Data for analysis:
——

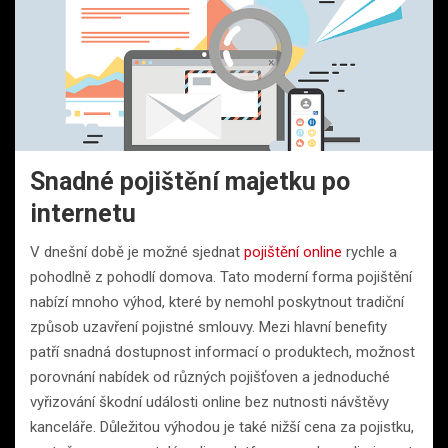
Snadné pojištění majetku po
internetu
V dnešní době je možné sjednat
pojištění online
rychle a
pohodlně z pohodlí domova. Tato moderní forma pojištění
nabízí mnoho výhod, které by nemohl poskytnout tradiční
způsob uzavření pojistné smlouvy. Mezi hlavní benefity
patří snadná dostupnost informací o produktech, možnost
porovnání nabídek od různých pojišťoven a jednoduché
vyřizování škodní události online bez nutnosti návštěvy
kanceláře. Důležitou výhodou je také nižší cena za pojistku,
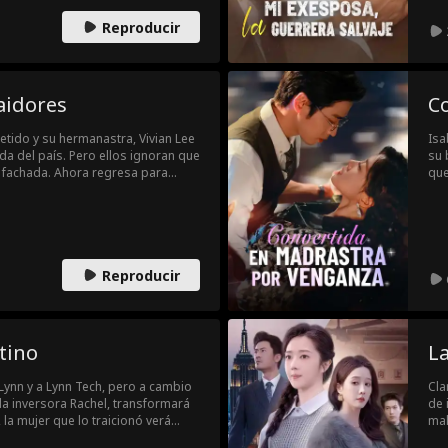
Reproducir
aidores
C
etido y su hermanastra, Vivian Lee
Isa
da del país. Pero ellos ignoran que
su 
a fachada. Ahora regresa para
que
era de los Lee. Entre escándalos
de 
n Shaw en un líder, Vivian inicia un
se 
nganza.
Isa
Reproducir
tino
La
Lynn y a Lynn Tech, pero a cambio
Cla
la inversora Rachel, transformará
de 
 la mujer que lo traicionó verá
mal
ea de código tras línea de código.
irr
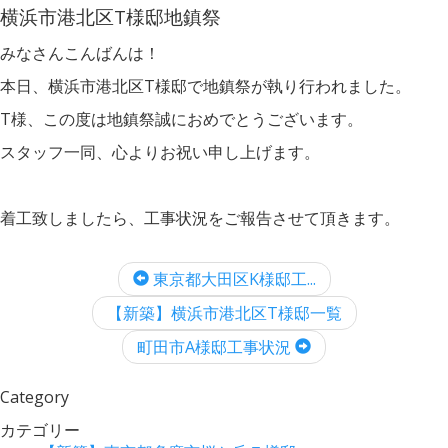
横浜市港北区T様邸地鎮祭
みなさんこんばんは！
本日、横浜市港北区T様邸で地鎮祭が執り行われました。
T様、この度は地鎮祭誠におめでとうございます。
スタッフ一同、心よりお祝い申し上げます。
着工致しましたら、工事状況をご報告させて頂きます。
東京都大田区K様邸工...
【新築】横浜市港北区T様邸一覧
町田市A様邸工事状況
Category
カテゴリー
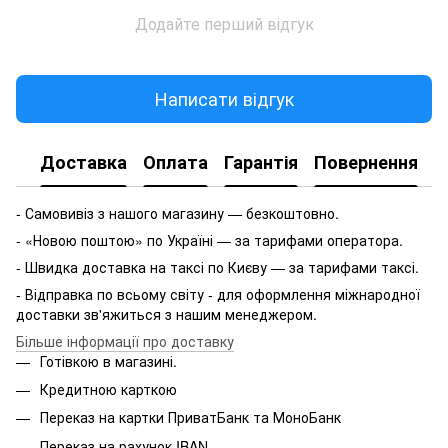
Додайте перший відгук
Написати відгук
Доставка
Оплата
Гарантія
Повернення
- Самовивіз з нашого магазину — безкоштовно.
- «Новою поштою» по Україні — за тарифами оператора.
- Швидка доставка на таксі по Києву — за тарифами таксі.
- Відправка по всьому світу - для оформлення міжнародної
доставки зв'яжиться з нашим менеджером.
Більше інформації про доставку
Готівкою в магазині.
Кредитною карткою
Переказ на картки ПриватБанк та МоноБанк
Переказ на рахунок IBAN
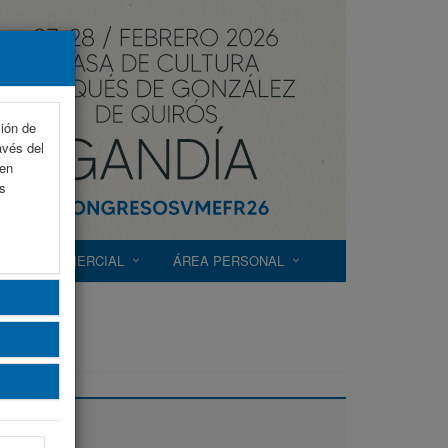
ción de
avés del
 en
as
EXP. COMERCIAL
ÁREA PERSONAL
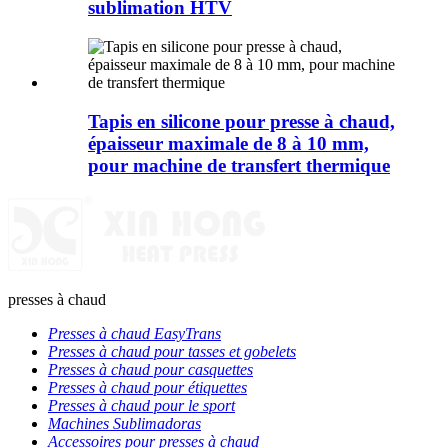
sublimation HTV
Tapis en silicone pour presse à chaud,
épaisseur maximale de 8 à 10 mm,
pour machine de transfert thermique
presses à chaud
Presses à chaud EasyTrans
Presses à chaud pour tasses et gobelets
Presses à chaud pour casquettes
Presses à chaud pour étiquettes
Presses à chaud pour le sport
Machines Sublimadoras
Accessoires pour presses à chaud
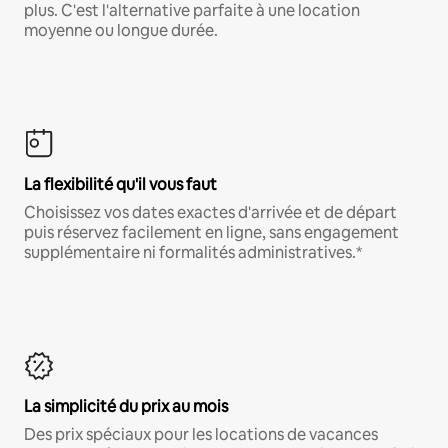
plus. C'est l'alternative parfaite à une location
moyenne ou longue durée.
La flexibilité qu'il vous faut
Choisissez vos dates exactes d'arrivée et de départ
puis réservez facilement en ligne, sans engagement
supplémentaire ni formalités administratives.*
La simplicité du prix au mois
Des prix spéciaux pour les locations de vacances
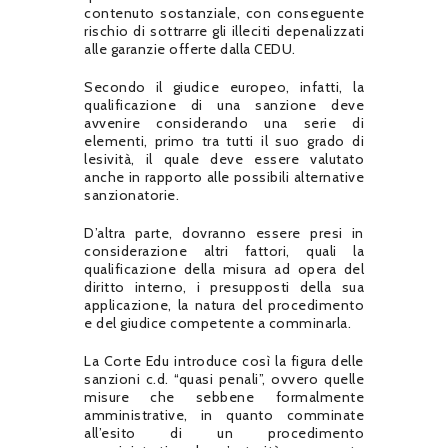
contenuto sostanziale, con conseguente
rischio di sottrarre gli illeciti depenalizzati
alle garanzie offerte dalla CEDU.
Secondo il giudice europeo, infatti, la
qualificazione di una sanzione deve
avvenire considerando una serie di
elementi, primo tra tutti il suo grado di
lesività, il quale deve essere valutato
anche in rapporto alle possibili alternative
sanzionatorie.
D’altra parte, dovranno essere presi in
considerazione altri fattori, quali la
qualificazione della misura ad opera del
diritto interno, i presupposti della sua
applicazione, la natura del procedimento
e del giudice competente a comminarla.
La Corte Edu introduce così la figura delle
sanzioni c.d. “quasi penali”, ovvero quelle
misure che sebbene formalmente
amministrative, in quanto comminate
all’esito di un procedimento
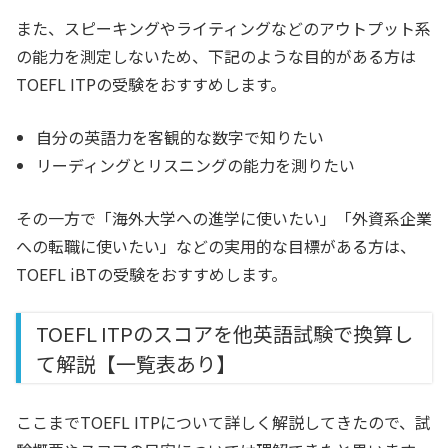
また、スピーキングやライティングなどのアウトプット系
の能力を測定しないため、下記のような目的がある方は
TOEFL ITPの受験をおすすめします。
自分の英語力を客観的な数字で知りたい
リーディングとリスニングの能力を測りたい
その一方で「海外大学への進学に使いたい」「外資系企業
への転職に使いたい」などの実用的な目標がある方は、
TOEFL iBTの受験をおすすめします。
TOEFL ITPのスコアを他英語試験で換算し
て解説【一覧表あり】
ここまでTOEFL ITPについて詳しく解説してきたので、試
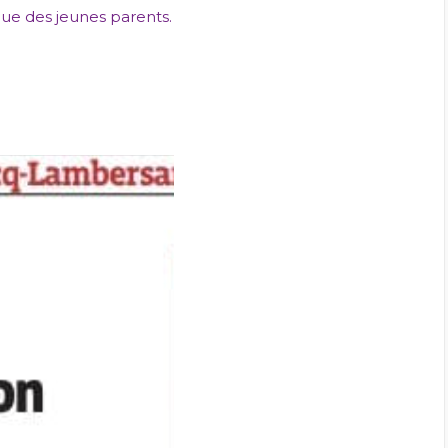
ue des jeunes parents.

——

Using the entries above, extract exactly the lines from the one that contains "patří snadná dostupnost" through the one that contains "- Швидка доставка". Do not carry over any pictures.

patří snadná dostupnost informací o produktech, možnost
porovnání nabídek od různých pojišťoven a jednoduché
vyřizování škodní události online bez nutnosti návštěvy
kanceláře. Důležitou výhodou je také nižší cena za pojistku,
Reproducir
aidores
C
etido y su hermanastra, Vivian Lee
Isa
da del país. Pero ellos ignoran que
su 
a fachada. Ahora regresa para
que
era de los Lee. Entre escándalos
de 
n Shaw en un líder, Vivian inicia un
se 
nganza.
Isa
Reproducir
tino
La
Lynn y a Lynn Tech, pero a cambio
Cla
la inversora Rachel, transformará
de 
 la mujer que lo traicionó verá
mal
ea de código tras línea de código.
irr
横浜市港北区T様邸地鎮祭
みなさんこんばんは！
本日、横浜市港北区T様邸で地鎮祭が執り行われました。
T様、この度は地鎮祭誠におめでとうございます。
スタッフ一同、心よりお祝い申し上げます。
着工致しましたら、工事状況をご報告させて頂きます。
東京都大田区K様邸工...
【新築】横浜市港北区T様邸一覧
町田市A様邸工事状況
Category
カテゴリー
Додайте перший відгук
Написати відгук
Доставка
Оплата
Гарантія
Повернення
- Самовивіз з нашого магазину — безкоштовно.
- «Новою поштою» по Україні — за тарифами оператора.
- Швидка доставка на таксі по Києву — за тарифами таксі.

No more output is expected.